We are asked to minimize the objective function $Z = x + 4y$ subject to the given constraints. First, let’s write down the constraints and find the feasible region. 1. Plot the constraints: - From $2x + y \geq 1000$, we get the line $y = 1000 - 2x$. This represents the constraint $2x + y \geq 1000$. - From $x + 2y \geq 800$, we get the line $y = \frac{800 - x}{2}$. This represents the constraint $x + 2y \geq 800$. - The constraints $x \geq 0$ and $y \geq 0$ restrict the feasible region to the first quadrant. 2. Find the intersection points of the lines: We solve the system of equations given by the two constraints to find the intersection points. \[ \text{Equation 1: } 2x + y = 1000 \] \[ \text{Equation 2: } x + 2y = 800 \] Multiply Equation 2 by 2 to make the coefficient of $x$ equal: \[ 2x + 4y = 1600 \] Now subtract Equation 1 from this equation: \[ (2x + 4y) - (2x + y) = 1600 - 1000 \] \[ 3y = 600 \quad \Rightarrow \quad y = 200. \] Substitute $y = 200$ into Equation 1: \[ 2x + 200 = 1000 \quad \Rightarrow \quad 2x = 800 \quad \Rightarrow \quad x = 400. \] Thus, the point of intersection is $(400, 200)$. 3. Check the boundary points: The feasible region is bounded by the x-axis ($y = 0$) and the y-axis ($x = 0$).
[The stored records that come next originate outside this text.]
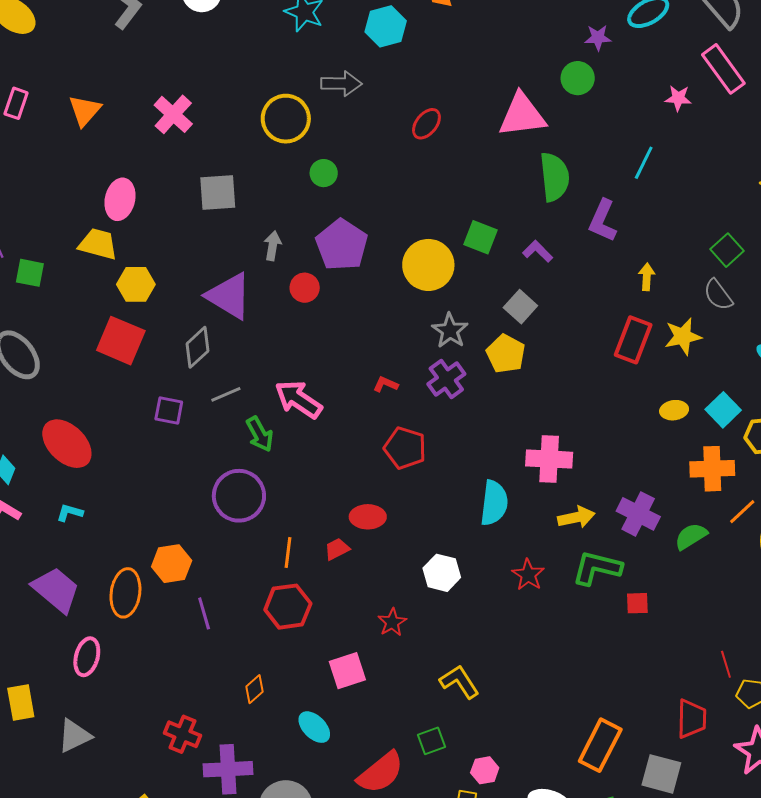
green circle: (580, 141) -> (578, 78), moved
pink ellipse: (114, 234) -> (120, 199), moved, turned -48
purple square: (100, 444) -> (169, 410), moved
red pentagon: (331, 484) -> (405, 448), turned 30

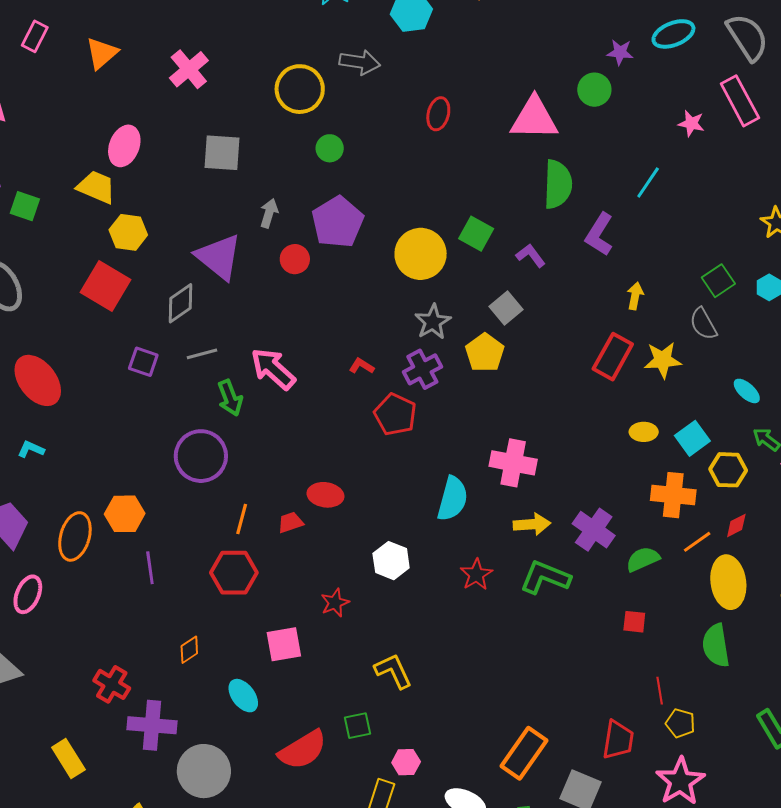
red ellipse: (426, 124) -> (438, 114), turned -32
red pentagon: (405, 448) -> (395, 414), moved
red square: (637, 603) -> (634, 622), moved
We now check the intersection of each constraint with the axes. - When $x = 0$ in Equation 1: \[ 2(0) + y = 1000 \quad \Rightarrow \quad y = 1000. \] So, the point is $(0, 1000)$. - When $y = 0$ in Equation 2: \[ x + 2(0) = 800 \quad \Rightarrow \quad x = 800. \] So, the point is $(800, 0)$. 4. Graph the feasible region: Plot the lines for $2x + y = 1000$ and $x + 2y = 800$ on the coordinate plane. The feasible region is the area bounded by these lines, the x-axis, and the y-axis. 5. Objective function at the corner points: The corner points of the feasible region are: - $(0, 1000)$ - $(400, 200)$ - $(800, 0)$ We now substitute these points into the objective function $Z = x + 4y$. - At $(0, 1000)$: \[ Z = 0 + 4(1000) = 4000. \] - At $(400, 200)$: \[ Z = 400 + 4(200) = 400 + 800 = 1200. \] - At $(800, 0)$: \[ Z = 800 + 4(0) = 800. \] The minimum value of $Z$ is $800$ at the point $(800, 0)$. 6. Conclusion: The minimum value of the objective function $Z = x + 4y$ is $800$, and this occurs at the point $(800, 0)$.